Terör olaylarıyla ilgili alıntı metne göre 5952 sayılı kanun, Resmî Gazete'nin hangi tarihli ve kaç sayılı nüshasında yayımlanmıştır?

● **Alıntı metin**:
<<<<

İZMİR - Konu hakkında açıklama yapan Tanrıkulu; Son günlerde artan terör olaylarında birçok sivil ve güvenlik personeli şehit düşmekte ve geride acılı aileler kalmaktadır. Hükûmet yetkilileri de; bu acı tablolara karşılık sürekli aynı tarzda açıklamalar yaparak, ‘olayın kınandığı, lanetlendiği, gerekli tedbirlerin alınacağı’ vb. gibi artık vatandaşımızın nezdinde güven telkin etmeyen sözler sarf etmektedirler. Diğer yandan bugüne kadar terör örgütünün kaçırmış olduğu kamu görevlisi ve sivil vatandaşlarımızın akıbetinden ve bu konuda yapılan çalışmalar hakkında haber alınamamaktadır.
04.03.2010 tarihli ve 27511 Sayı ile Resmî Gazete’de yayınlanarak yürürlülüğe giren 5952 Sayılı ‘Kamu Düzeni Ve Güvenliği Müsteşarlığı’nın Teşkilat Ve Görevleri Hakkında Kanun’nun 4’üncü maddesine göre güvenlik kuruluşları ve ilgili kurumlar arasında terörle mücadele alanında gerekli koordinasyonu sağlamak, bu alandaki politika ve uygulamaları değerlendirmek amacıyla Terörle Mücadele Koordinasyon Kurulu kurulmuştur. Bu kurul bugüne kadar kaç kez toplanmış ve hangi kararları almıştır?

>>>>

● **Veri kesitleri**:

<<<<

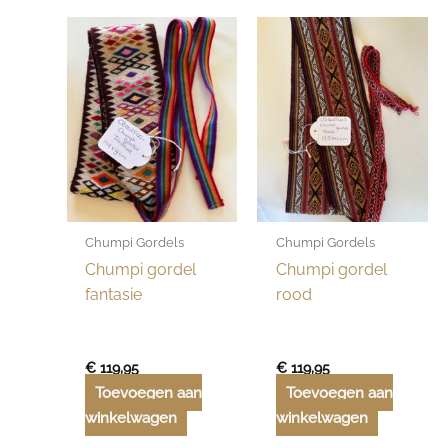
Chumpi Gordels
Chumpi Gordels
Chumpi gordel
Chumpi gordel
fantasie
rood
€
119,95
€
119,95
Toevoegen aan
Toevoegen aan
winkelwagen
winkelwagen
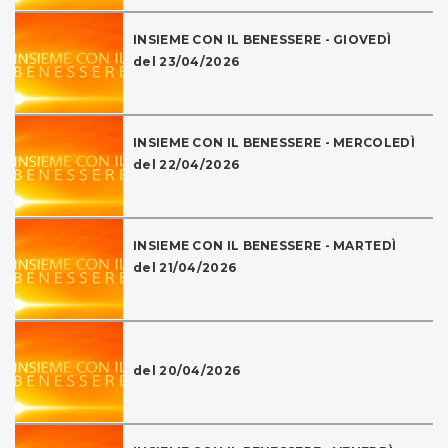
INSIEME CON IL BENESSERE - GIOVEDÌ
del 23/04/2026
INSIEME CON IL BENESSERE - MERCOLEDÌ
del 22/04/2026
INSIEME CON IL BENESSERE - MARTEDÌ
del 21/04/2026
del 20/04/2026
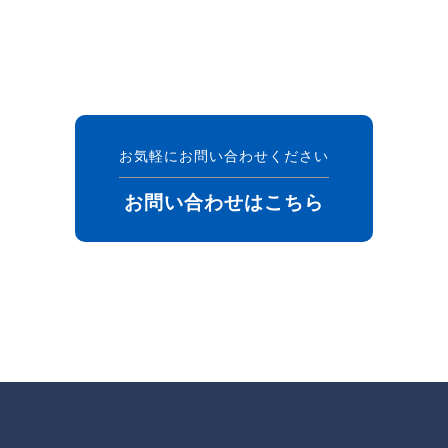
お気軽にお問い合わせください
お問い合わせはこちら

>>>>
<<<<

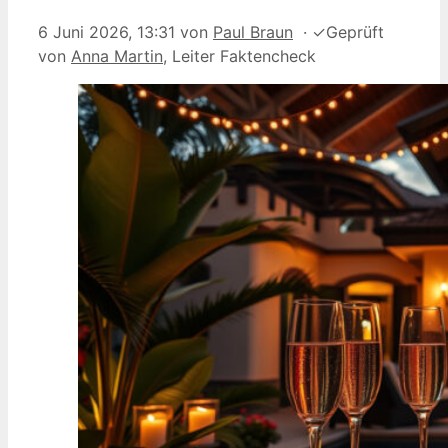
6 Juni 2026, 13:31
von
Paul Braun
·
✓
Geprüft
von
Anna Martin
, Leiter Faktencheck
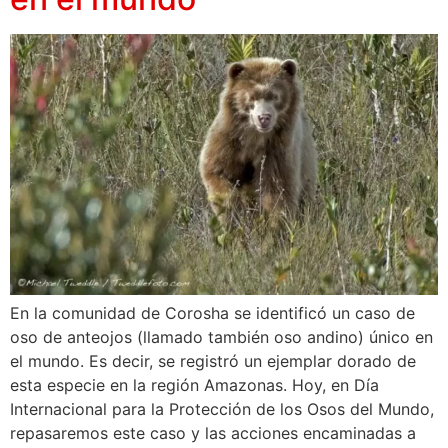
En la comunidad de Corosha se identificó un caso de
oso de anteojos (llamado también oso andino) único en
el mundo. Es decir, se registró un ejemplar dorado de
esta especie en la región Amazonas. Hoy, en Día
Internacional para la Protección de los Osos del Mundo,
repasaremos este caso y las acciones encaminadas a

>>>>

● **Çıktı**: 04.03.2010 tarihli ve 27511 sayılı Resmî Gazete'de yayımlanmıştır.